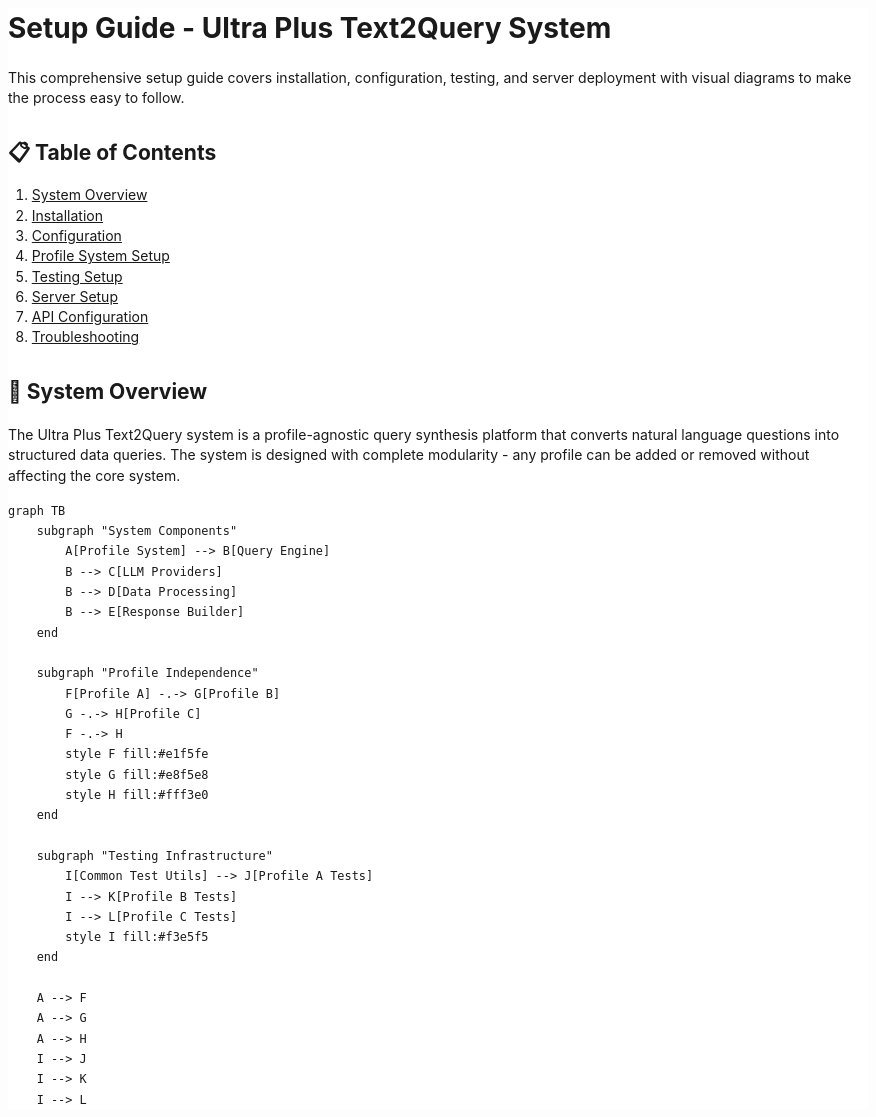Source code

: # Setup Guide - Ultra Plus Text2Query System

This comprehensive setup guide covers installation, configuration, testing, and server deployment with visual diagrams to make the process easy to follow.

## 📋 Table of Contents

1. [System Overview](#system-overview)
2. [Installation](#installation)
3. [Configuration](#configuration)
4. [Profile System Setup](#profile-system-setup)
5. [Testing Setup](#testing-setup)
6. [Server Setup](#server-setup)
7. [API Configuration](#api-configuration)
8. [Troubleshooting](#troubleshooting)

## 🎯 System Overview

The Ultra Plus Text2Query system is a profile-agnostic query synthesis platform that converts natural language questions into structured data queries. The system is designed with complete modularity - any profile can be added or removed without affecting the core system.

```mermaid
graph TB
    subgraph "System Components"
        A[Profile System] --> B[Query Engine]
        B --> C[LLM Providers]
        B --> D[Data Processing]
        B --> E[Response Builder]
    end
    
    subgraph "Profile Independence"
        F[Profile A] -.-> G[Profile B]
        G -.-> H[Profile C]
        F -.-> H
        style F fill:#e1f5fe
        style G fill:#e8f5e8
        style H fill:#fff3e0
    end
    
    subgraph "Testing Infrastructure"
        I[Common Test Utils] --> J[Profile A Tests]
        I --> K[Profile B Tests]
        I --> L[Profile C Tests]
        style I fill:#f3e5f5
    end
    
    A --> F
    A --> G
    A --> H
    I --> J
    I --> K
    I --> L
```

*****

== The problem ==
The result consists of the line with "5. [Testing Setup](#testing-setup)" through the last line of the entries above, repeated exactly and with nothing else.

== Result of this task ==
5. [Testing Setup](#testing-setup)
6. [Server Setup](#server-setup)
7. [API Configuration](#api-configuration)
8. [Troubleshooting](#troubleshooting)

## 🎯 System Overview

The Ultra Plus Text2Query system is a profile-agnostic query synthesis platform that converts natural language questions into structured data queries. The system is designed with complete modularity - any profile can be added or removed without affecting the core system.

```mermaid
graph TB
    subgraph "System Components"
        A[Profile System] --> B[Query Engine]
        B --> C[LLM Providers]
        B --> D[Data Processing]
        B --> E[Response Builder]
    end
    
    subgraph "Profile Independence"
        F[Profile A] -.-> G[Profile B]
        G -.-> H[Profile C]
        F -.-> H
        style F fill:#e1f5fe
        style G fill:#e8f5e8
        style H fill:#fff3e0
    end
    
    subgraph "Testing Infrastructure"
        I[Common Test Utils] --> J[Profile A Tests]
        I --> K[Profile B Tests]
        I --> L[Profile C Tests]
        style I fill:#f3e5f5
    end
    
    A --> F
    A --> G
    A --> H
    I --> J
    I --> K
    I --> L
```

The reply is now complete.